Elected officials are directly accountable to voters in a way that federal judges are not. It is wholly inappropriate for a judge, let alone a practicing homosexual, to be the decider in a controversy of this magnitude.

Judge Walker appointed himself a one-man super-legislature, and it was unethical for him to do so because his mind was already made up on this huge public policy issue. Through his own lifestyle choices, he has made it clear that he, without any question, thinks there is a moral and legal equivalency between homosexual and heterosexual conduct.

His conflict of interest on this matter makes it utterly improper for him to be the decider on an issue like this.

Legislators who use their influence to affect legislation in which they have a personal stake can get themselves kicked out of Congress, as Charlie Rangel and Maxine Waters may soon find out.

Judge Elana Kagan will be forced to recuse herself on somewhere between a dozen and two dozen cases because she's already tipped her hand by her work in the executive branch on particular issues. The conflict of interest she has in such cases means everyone, including Ms. Kagan, recognizes she cannot be an impartial jurist on those matters.

It was, in a similar way, impossible for Judge Walker to sit as judge in any case in which the parity of homosexual and heterosexual conduct was an issue.
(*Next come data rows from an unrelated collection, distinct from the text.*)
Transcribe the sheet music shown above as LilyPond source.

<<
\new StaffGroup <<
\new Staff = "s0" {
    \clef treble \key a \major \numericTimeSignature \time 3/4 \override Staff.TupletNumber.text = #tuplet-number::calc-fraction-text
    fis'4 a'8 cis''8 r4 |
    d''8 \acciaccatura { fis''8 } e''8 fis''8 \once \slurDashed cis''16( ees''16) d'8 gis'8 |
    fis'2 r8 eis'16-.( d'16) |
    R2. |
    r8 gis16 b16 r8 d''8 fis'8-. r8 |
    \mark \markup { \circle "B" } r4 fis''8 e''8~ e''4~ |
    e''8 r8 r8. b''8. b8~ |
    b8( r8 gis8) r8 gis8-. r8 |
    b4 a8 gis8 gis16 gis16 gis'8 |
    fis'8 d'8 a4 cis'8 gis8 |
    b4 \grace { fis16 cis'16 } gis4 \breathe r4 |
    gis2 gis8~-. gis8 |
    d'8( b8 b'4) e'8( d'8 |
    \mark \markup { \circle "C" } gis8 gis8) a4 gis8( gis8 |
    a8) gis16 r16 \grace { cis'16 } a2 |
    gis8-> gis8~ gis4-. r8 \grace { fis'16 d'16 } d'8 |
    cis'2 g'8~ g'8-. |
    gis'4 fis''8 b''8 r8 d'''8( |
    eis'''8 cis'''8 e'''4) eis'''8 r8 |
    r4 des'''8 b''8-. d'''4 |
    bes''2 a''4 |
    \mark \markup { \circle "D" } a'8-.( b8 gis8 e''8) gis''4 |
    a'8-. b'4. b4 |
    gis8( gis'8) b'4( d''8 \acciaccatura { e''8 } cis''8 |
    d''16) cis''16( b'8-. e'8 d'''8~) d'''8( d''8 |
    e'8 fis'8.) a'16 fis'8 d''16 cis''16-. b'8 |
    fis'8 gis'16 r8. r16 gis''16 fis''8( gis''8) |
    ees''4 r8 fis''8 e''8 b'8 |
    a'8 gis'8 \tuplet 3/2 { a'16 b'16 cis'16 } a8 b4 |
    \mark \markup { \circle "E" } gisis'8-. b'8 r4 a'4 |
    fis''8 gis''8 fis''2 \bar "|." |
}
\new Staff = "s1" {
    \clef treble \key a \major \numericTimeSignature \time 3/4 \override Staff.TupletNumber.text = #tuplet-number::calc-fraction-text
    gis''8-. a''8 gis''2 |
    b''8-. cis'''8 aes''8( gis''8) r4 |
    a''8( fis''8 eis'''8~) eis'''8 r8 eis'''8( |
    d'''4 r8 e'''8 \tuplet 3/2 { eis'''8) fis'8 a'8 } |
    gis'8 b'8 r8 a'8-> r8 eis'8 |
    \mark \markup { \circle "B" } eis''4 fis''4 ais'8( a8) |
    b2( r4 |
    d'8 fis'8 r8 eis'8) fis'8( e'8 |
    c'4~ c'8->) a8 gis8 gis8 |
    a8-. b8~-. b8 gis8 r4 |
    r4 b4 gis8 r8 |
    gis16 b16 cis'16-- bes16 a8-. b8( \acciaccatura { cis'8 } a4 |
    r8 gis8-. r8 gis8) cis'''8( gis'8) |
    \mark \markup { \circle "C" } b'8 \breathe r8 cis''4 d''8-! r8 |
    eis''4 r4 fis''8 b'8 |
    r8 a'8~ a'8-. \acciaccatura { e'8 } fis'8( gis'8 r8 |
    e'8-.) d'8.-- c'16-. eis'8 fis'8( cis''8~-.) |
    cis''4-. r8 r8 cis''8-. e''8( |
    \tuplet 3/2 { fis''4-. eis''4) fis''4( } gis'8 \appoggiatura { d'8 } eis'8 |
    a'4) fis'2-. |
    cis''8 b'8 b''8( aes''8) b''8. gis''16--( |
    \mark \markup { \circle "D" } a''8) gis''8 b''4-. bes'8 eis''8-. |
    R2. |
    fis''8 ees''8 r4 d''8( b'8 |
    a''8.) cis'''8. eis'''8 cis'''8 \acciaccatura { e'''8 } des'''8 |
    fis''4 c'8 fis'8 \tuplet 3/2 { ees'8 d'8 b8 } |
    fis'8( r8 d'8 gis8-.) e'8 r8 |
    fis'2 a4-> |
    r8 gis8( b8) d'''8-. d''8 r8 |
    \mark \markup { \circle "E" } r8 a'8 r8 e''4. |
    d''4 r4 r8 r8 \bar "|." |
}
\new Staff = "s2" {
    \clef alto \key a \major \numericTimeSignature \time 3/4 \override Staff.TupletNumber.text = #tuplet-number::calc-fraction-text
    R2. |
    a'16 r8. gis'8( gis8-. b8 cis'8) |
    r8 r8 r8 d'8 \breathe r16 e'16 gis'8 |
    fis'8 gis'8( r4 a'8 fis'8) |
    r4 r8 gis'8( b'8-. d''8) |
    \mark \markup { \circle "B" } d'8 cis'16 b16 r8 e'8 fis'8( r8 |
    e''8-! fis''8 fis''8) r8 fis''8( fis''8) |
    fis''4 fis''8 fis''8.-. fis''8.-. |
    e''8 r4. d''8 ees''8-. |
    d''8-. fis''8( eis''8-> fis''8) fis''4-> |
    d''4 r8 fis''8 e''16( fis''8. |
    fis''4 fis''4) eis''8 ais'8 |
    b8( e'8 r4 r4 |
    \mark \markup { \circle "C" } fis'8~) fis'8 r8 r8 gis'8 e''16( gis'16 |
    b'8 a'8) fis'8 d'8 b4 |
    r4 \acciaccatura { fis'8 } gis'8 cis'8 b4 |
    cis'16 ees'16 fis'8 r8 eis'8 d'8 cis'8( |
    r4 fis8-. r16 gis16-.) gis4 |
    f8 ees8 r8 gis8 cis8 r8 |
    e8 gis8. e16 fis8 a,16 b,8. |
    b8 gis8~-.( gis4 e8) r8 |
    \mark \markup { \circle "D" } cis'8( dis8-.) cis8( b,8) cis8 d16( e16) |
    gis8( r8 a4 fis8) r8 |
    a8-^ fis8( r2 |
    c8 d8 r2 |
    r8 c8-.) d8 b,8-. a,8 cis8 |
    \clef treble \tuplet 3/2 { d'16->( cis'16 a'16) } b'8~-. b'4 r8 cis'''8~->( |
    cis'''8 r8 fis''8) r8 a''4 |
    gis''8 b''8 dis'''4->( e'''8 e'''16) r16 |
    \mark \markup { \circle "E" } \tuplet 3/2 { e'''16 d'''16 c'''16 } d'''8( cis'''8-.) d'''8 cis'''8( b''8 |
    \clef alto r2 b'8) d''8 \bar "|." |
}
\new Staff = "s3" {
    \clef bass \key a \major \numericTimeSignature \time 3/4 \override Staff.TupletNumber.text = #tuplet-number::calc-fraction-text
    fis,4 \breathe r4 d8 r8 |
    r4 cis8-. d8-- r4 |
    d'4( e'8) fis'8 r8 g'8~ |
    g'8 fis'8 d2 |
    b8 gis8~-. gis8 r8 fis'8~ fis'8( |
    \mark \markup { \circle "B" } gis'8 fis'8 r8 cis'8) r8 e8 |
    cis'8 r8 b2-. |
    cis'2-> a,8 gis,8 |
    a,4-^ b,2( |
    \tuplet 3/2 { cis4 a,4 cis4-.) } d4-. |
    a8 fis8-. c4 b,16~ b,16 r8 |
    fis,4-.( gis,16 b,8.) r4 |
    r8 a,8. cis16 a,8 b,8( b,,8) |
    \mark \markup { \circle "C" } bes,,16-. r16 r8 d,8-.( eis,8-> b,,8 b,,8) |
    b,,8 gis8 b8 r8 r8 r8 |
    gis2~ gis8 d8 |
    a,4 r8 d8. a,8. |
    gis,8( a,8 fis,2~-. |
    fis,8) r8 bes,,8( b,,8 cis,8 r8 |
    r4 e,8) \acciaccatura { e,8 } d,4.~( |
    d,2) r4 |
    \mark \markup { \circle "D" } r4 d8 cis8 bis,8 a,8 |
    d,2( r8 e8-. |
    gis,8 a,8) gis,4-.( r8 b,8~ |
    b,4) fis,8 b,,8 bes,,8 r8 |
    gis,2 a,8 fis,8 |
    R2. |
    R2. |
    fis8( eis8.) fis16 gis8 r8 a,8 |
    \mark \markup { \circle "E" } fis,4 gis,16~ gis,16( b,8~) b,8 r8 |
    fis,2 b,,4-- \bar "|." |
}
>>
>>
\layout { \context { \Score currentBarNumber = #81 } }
He had far too much of a personal stake in this matter to even pretend to be a neutral umpire. He was going to call this one for the visiting team before the first pitch was thrown.

When I read in the San Francisco Chronicle back in February that he was a practicing homosexual, and that he wanted the whole thing televised so he could become a media star, the Judge Ito of the homosexual movement, I knew in that instant how he was going to rule. The trial itself was a charade, a farce, because the ultimate ruling had been decided in his mind before day one of the trial.

The fix was in, and that is, to borrow a phrase from our newest member of the Supreme Court, a moral injustice of the first order.